Entity
Jiujiang Yanshui Pavilion
Jiujiang, Jiangxi, China
Gantang Lake holds the Yanshui Pavilion in its center, an island structure that acts less like a building and more like a vessel anchored in the city’s memory. The white walls and flying eaves reflect clearly in the water, presenting an image of Southern Chinese garden tranquility.
Yet, the ground beneath these leisure spaces has a harder history. Legend places this site as the Dianjiang Tai, the command platform where General Zhou Yu trained his naval forces during the Three Kingdoms period. The view that now frames willows and distant city lights once looked out upon rows of warships preparing for the existential clash at Red Cliffs.

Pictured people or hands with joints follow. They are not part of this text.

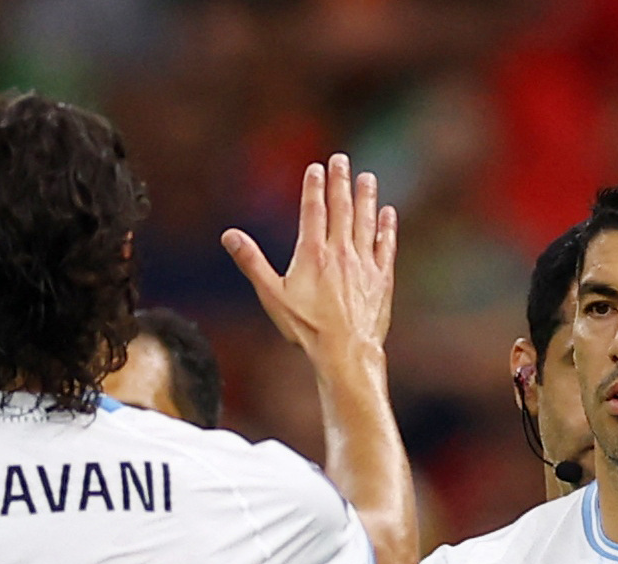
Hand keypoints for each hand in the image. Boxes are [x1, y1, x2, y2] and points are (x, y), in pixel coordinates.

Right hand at [223, 153, 396, 362]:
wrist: (345, 351)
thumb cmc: (306, 327)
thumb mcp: (272, 296)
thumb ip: (252, 262)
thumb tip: (230, 235)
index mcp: (312, 253)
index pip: (313, 210)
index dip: (314, 187)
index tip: (316, 168)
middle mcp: (340, 251)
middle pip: (341, 208)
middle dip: (340, 182)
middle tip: (341, 160)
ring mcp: (363, 263)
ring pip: (365, 221)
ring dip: (366, 197)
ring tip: (367, 178)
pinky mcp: (381, 278)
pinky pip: (385, 246)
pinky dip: (386, 227)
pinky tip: (387, 213)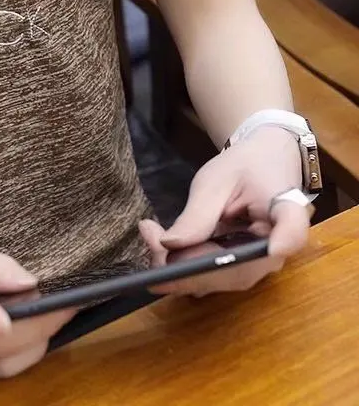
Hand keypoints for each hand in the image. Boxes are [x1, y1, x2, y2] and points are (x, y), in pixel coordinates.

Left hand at [139, 127, 311, 296]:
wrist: (261, 165)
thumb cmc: (243, 167)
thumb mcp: (216, 180)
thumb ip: (197, 214)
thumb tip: (170, 245)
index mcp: (285, 211)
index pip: (292, 229)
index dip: (286, 240)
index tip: (275, 248)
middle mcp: (277, 248)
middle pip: (237, 270)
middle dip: (186, 264)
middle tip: (150, 238)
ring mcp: (259, 263)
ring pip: (219, 278)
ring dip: (178, 266)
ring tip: (149, 235)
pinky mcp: (242, 267)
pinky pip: (212, 274)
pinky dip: (181, 264)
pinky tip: (157, 244)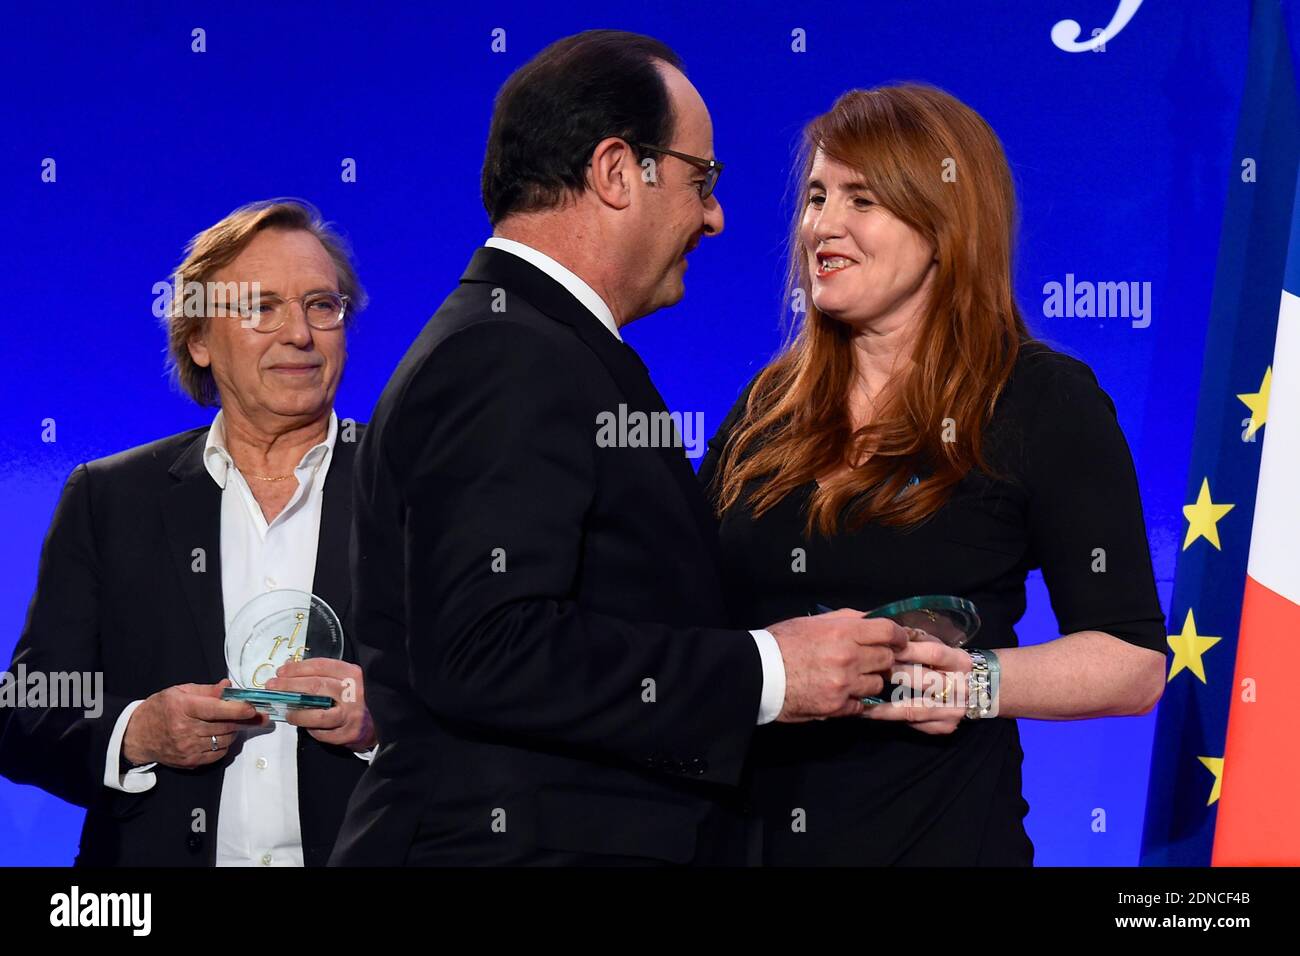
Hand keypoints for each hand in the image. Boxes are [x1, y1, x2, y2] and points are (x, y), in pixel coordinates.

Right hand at [122, 679, 265, 767]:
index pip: (215, 709)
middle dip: (245, 720)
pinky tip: (221, 735)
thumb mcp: (179, 692)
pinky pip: (218, 753)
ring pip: (224, 740)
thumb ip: (207, 690)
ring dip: (234, 731)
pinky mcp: (190, 761)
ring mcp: (188, 748)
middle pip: (224, 726)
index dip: (236, 709)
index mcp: (183, 708)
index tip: (252, 708)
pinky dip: (225, 744)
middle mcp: (185, 730)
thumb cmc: (160, 709)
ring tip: (234, 722)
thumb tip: (228, 686)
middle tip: (259, 715)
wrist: (137, 736)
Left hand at [266, 658, 375, 751]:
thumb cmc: (360, 697)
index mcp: (353, 675)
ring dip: (297, 713)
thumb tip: (292, 669)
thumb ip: (325, 675)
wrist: (383, 722)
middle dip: (289, 686)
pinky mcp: (348, 734)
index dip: (298, 668)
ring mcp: (351, 715)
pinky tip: (306, 725)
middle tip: (272, 687)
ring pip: (316, 714)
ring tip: (287, 712)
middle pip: (315, 687)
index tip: (281, 671)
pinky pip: (322, 733)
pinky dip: (310, 729)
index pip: (321, 667)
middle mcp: (353, 693)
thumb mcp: (349, 680)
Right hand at [767, 609, 907, 721]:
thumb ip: (846, 619)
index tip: (899, 640)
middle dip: (882, 658)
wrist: (759, 673)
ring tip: (850, 677)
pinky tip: (840, 693)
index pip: (887, 631)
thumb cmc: (783, 643)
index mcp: (843, 632)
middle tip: (870, 659)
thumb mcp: (813, 621)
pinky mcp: (837, 706)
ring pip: (877, 683)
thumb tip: (871, 619)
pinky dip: (854, 700)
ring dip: (869, 680)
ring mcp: (844, 684)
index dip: (898, 636)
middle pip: (887, 659)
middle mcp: (848, 657)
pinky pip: (861, 704)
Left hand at [862, 629, 971, 734]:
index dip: (907, 649)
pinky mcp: (946, 726)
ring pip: (913, 709)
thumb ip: (918, 639)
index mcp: (960, 662)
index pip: (932, 653)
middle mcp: (960, 687)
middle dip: (891, 674)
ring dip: (883, 706)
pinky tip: (870, 714)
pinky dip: (891, 719)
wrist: (980, 690)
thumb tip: (890, 629)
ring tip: (859, 700)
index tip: (880, 645)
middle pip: (921, 680)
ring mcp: (954, 710)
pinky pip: (915, 724)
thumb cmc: (949, 662)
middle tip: (863, 670)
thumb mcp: (940, 646)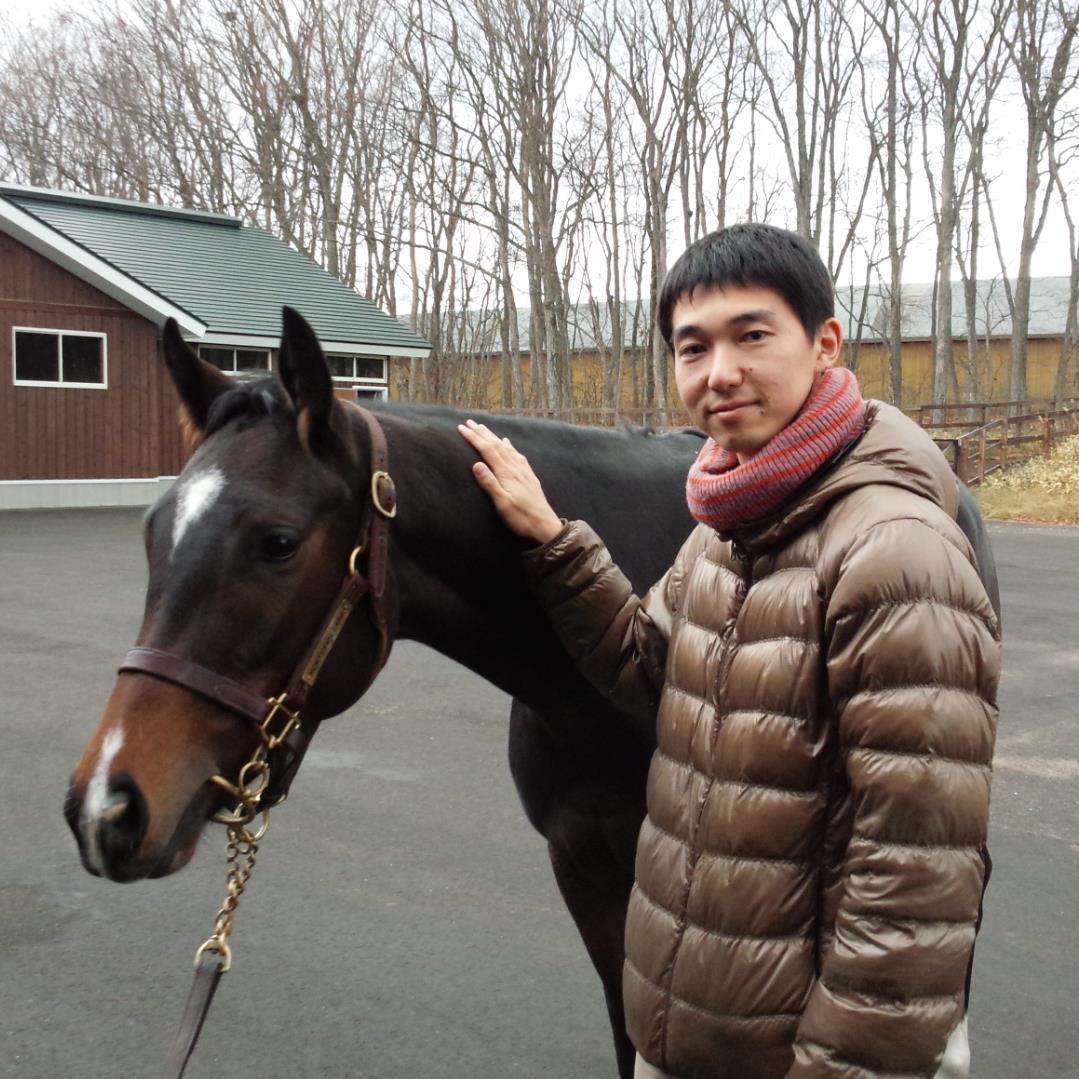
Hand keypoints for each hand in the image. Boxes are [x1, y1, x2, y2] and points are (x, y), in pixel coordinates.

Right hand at [457, 419, 563, 544]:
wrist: (545, 525)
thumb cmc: (521, 518)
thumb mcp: (502, 503)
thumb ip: (490, 483)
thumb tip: (476, 464)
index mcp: (506, 473)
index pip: (487, 450)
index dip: (474, 438)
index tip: (461, 428)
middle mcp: (515, 468)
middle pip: (496, 445)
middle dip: (481, 432)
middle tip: (469, 422)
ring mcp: (523, 470)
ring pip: (506, 447)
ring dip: (493, 436)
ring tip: (484, 427)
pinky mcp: (528, 476)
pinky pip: (517, 455)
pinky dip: (509, 446)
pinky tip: (507, 443)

Time and poetry transformed this military outlook. In the Tang Dynasty, the exiled poet Bai Juyi stood here, struck by the way the fog settled over the lake surface, and christened it the "Pavilion of Mist and Water." This literary intervention redefined the space. A nine-twist bridge now links the shore to the island, forcing visitors to slow their approach and observe the shifting angles of the architecture. Inside, the complex functions as a series of compact, interconnected spaces—halls, shrines, and terraces—that turn inward toward private courtyards while borrowing the expansive scenery of the lake.
The structure survives as a physical anthology of Jiujiang, preserving the tension between the drum of war and the silence of the scholar’s brush.